A part of it might be me having the DPI set kinda high so even small movements of the wrist can move it a lot so it taking slightly longer to react to me stopping moving my wrist at 60hz makes a difference when I'm used to it being at 144hz.

It's been a while since I've looked into it but I think you need much higher than 240hz to have truly perfect clarity to the extent that there's a push for 1000hz monitors which considering that 500hz ones have been a thing since 2023 ones with 1000hz might just be a couple years or so away at this point. In fact I just looked that up and it seems 2027 is a likely year for it. They'll just be 1080p at first though so still some more years than that till truly perfect monitors refresh rate and resolution wise are available.

I guess it depends on the speed at which things travel on a screen. For perfect clarity you need to be able to follow objects with your eyes without them 'jumping' over the screen.

The higher the resolution, the more steps you need to stop moving objects skipping pixels.

Since we know the max resolution of the human eye is about 90 pixels per degree you can also say objects need to make 90 'steps' per degree to appear as perfectly smooth movement. For 1080p, 1920x1080, watching it from a distance that the monitor covers 21 degrees of your fov gives you perfect resolution on that 1080p monitor.
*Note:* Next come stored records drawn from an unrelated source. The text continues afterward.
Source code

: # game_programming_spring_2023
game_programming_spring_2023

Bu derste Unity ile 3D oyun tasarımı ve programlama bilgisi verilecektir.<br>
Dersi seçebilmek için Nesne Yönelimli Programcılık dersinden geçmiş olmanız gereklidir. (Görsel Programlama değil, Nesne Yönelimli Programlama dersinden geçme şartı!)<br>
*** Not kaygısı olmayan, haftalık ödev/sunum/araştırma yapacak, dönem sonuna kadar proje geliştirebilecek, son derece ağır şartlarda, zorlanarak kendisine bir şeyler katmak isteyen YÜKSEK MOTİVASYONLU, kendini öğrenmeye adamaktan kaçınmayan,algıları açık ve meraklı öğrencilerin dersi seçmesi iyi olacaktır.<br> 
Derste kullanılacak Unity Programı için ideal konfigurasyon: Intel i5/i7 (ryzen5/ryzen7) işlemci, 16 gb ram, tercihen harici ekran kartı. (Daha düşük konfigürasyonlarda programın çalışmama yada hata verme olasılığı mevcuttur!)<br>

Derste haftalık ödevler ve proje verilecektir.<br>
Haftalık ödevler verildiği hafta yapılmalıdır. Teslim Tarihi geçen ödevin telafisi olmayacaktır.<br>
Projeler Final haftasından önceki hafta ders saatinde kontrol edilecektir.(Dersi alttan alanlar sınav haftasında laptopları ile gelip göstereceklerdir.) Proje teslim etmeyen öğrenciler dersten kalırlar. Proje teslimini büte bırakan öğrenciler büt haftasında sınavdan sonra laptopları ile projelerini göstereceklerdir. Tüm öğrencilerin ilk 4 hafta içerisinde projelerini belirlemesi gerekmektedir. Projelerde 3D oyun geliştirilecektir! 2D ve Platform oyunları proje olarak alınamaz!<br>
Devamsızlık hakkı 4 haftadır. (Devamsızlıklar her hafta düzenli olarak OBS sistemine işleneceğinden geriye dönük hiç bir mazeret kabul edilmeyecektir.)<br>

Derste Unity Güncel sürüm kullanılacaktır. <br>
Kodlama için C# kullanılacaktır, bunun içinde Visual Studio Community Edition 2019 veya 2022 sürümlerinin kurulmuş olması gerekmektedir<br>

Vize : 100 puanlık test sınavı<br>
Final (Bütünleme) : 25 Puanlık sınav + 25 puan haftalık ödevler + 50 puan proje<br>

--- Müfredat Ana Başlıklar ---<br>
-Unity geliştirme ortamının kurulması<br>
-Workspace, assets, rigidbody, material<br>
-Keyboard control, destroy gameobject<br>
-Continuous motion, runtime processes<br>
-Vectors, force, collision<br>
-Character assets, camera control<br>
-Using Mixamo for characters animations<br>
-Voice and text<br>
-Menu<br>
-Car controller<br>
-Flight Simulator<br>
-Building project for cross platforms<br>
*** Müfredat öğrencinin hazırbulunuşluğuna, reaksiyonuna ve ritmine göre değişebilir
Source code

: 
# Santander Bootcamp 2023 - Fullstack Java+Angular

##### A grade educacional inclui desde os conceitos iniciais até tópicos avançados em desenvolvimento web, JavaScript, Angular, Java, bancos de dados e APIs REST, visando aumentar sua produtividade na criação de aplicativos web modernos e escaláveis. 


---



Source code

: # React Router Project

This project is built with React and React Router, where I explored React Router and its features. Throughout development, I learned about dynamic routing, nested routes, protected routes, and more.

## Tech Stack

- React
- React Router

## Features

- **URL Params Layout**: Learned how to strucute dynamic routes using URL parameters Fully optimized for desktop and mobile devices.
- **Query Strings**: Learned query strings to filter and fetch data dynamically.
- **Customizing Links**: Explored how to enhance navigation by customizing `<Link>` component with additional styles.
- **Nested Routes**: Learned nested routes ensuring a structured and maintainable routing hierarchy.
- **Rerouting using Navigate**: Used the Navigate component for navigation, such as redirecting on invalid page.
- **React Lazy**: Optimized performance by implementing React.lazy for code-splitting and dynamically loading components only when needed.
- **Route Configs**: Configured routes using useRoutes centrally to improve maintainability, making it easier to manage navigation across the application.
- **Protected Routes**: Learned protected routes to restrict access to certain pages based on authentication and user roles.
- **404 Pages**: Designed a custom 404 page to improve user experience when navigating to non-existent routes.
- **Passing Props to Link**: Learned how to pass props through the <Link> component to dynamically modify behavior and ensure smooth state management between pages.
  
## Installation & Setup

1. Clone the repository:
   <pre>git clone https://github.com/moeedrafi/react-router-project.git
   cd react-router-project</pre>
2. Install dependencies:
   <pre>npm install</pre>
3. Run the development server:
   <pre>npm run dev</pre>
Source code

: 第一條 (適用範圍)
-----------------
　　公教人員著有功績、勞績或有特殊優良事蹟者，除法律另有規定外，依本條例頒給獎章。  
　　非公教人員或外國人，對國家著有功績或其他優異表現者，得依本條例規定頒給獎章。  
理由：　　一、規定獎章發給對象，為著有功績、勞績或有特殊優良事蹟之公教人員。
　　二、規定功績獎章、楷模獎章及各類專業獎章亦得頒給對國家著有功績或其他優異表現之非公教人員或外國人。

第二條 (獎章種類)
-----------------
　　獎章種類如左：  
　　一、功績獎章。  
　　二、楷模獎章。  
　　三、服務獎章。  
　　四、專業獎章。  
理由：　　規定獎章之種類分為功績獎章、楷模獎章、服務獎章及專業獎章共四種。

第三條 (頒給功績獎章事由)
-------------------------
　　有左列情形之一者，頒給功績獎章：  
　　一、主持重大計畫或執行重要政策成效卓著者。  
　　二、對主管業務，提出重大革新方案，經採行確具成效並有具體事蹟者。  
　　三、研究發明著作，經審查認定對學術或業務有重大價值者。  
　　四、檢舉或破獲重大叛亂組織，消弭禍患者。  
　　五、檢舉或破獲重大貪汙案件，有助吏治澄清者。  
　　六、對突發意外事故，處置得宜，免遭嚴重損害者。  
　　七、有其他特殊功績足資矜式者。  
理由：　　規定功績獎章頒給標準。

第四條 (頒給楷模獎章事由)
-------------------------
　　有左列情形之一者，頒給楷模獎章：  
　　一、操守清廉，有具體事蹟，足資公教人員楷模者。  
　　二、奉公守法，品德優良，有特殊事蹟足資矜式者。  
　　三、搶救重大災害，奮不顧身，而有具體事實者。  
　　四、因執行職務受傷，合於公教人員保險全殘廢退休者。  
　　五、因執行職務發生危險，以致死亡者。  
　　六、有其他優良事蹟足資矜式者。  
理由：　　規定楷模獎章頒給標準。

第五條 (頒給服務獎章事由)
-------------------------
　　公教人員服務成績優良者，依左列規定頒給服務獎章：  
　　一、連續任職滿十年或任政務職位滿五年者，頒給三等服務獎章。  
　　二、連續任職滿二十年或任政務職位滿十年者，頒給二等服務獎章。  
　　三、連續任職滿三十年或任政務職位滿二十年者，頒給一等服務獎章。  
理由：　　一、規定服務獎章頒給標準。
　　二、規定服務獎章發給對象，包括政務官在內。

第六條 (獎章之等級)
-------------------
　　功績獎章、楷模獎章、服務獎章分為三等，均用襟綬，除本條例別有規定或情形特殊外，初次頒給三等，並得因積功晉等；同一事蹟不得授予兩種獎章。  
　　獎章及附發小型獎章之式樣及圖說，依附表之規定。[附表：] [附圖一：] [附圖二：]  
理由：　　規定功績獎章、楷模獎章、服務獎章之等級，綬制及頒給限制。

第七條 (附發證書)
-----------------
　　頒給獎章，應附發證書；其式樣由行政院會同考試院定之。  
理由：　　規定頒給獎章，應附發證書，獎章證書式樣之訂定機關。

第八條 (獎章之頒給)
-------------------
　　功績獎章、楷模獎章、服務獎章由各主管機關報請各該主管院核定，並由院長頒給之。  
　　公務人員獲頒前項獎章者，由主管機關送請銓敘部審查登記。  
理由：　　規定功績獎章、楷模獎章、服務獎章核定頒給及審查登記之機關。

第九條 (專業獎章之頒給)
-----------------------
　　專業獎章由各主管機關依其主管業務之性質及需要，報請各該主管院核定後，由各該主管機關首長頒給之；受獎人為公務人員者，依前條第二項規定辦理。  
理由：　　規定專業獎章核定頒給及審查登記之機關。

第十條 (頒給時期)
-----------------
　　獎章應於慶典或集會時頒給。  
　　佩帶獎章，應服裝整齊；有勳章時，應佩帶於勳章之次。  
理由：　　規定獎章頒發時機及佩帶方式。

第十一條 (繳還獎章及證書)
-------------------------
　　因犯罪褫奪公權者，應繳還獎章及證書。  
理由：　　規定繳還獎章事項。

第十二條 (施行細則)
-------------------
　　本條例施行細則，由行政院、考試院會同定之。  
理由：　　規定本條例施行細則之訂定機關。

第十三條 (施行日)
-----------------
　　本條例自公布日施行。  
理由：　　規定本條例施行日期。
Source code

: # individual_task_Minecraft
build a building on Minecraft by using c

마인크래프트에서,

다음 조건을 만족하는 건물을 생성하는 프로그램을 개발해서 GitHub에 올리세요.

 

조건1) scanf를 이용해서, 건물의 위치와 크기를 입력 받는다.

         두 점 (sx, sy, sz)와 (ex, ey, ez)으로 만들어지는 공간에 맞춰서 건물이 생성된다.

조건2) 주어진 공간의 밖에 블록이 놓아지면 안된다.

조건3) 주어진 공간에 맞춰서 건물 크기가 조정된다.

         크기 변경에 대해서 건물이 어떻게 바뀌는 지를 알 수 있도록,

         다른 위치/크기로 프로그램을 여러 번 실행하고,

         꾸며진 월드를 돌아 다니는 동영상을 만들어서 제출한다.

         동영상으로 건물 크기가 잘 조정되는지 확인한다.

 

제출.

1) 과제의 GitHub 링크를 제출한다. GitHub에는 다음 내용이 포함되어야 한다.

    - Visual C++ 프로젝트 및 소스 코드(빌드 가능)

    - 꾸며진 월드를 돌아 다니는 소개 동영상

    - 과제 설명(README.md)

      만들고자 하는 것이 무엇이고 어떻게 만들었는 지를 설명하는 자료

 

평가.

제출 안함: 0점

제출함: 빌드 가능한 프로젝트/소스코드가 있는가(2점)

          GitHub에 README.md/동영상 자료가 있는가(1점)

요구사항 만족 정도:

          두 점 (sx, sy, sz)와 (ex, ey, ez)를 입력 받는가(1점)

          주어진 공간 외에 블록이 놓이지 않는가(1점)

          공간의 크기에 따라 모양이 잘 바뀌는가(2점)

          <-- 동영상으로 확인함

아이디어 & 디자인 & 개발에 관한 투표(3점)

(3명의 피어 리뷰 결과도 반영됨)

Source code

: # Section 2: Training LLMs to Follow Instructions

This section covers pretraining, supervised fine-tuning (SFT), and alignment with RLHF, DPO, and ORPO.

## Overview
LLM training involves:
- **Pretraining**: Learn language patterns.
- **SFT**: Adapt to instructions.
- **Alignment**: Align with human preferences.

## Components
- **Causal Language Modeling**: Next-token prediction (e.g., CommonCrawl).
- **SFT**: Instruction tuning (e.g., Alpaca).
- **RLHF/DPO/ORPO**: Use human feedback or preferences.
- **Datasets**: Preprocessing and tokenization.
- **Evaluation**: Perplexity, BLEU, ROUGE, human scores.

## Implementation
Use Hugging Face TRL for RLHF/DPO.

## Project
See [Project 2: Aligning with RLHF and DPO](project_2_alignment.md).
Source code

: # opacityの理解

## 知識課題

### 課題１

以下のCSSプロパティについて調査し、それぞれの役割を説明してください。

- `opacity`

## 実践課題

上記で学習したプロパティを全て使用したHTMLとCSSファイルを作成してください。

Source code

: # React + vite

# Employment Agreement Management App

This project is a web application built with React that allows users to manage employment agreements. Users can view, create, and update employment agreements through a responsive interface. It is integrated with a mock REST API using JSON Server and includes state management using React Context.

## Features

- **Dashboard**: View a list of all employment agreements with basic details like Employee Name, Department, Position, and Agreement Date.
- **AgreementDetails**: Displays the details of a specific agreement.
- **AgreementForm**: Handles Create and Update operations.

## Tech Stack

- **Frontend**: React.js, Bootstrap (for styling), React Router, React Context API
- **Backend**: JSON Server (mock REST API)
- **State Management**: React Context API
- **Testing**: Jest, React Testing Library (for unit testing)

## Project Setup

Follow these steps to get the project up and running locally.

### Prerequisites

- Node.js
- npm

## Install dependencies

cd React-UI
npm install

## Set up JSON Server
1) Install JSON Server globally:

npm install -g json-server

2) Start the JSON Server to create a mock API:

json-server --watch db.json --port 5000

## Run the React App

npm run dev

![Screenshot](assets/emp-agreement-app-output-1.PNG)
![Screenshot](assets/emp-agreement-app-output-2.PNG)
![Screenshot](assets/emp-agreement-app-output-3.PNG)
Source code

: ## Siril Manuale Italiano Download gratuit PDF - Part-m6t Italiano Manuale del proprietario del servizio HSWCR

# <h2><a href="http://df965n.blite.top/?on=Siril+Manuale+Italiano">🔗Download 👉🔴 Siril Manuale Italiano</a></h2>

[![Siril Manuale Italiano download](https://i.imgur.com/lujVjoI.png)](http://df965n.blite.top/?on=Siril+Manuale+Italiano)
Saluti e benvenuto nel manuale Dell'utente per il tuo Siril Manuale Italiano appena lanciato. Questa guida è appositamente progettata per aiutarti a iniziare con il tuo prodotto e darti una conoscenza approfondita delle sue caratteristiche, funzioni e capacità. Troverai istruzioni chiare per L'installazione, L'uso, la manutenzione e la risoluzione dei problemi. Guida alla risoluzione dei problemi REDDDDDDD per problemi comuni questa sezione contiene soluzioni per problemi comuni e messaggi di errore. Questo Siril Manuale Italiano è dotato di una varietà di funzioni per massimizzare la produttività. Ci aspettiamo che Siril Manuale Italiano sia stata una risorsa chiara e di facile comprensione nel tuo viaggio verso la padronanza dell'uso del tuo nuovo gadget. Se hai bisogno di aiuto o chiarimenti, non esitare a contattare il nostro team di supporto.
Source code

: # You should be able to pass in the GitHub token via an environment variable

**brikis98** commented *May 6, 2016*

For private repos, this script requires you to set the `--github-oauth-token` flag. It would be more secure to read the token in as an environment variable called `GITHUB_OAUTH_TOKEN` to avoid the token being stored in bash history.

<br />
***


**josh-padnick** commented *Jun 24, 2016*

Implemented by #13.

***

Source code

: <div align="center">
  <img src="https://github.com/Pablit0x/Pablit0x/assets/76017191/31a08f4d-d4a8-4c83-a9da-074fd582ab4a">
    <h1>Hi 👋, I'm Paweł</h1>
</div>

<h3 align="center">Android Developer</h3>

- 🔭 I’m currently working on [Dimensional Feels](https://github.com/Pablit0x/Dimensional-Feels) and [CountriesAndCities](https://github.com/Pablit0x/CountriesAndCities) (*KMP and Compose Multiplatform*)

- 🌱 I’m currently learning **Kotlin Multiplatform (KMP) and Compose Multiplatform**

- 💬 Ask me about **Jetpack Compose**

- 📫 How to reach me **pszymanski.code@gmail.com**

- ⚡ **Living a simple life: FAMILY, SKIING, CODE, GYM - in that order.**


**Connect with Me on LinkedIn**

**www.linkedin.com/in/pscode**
An object that crosses the screen left to right needs to make 1920 steps. At 1000 fps, the max speed at which the pointer can move for perfect clarity is 1.92 seconds to traverse the screen. If I move my pointer left to right on my 1080p 144hz screen, 2 seconds to cross the screen is indeed not a stable pointer, at 1000hz it should be. At 144hz max pointer speed is close to 14 seconds to cross the screen.

2 seconds to cross the screen sounds like a lot but there's also a cut off for how fast you can follow moving objects.

From Google
"Smooth pursuit movements: These smooth, continuous movements are slower than saccades, moving at up to 100 degrees per second. They require constant feedback to track a moving object."

My example does 10.5 degrees per second... 10,000 fps should cover perfect pursuit movement at highest perceptual human vision. There's a limit at least.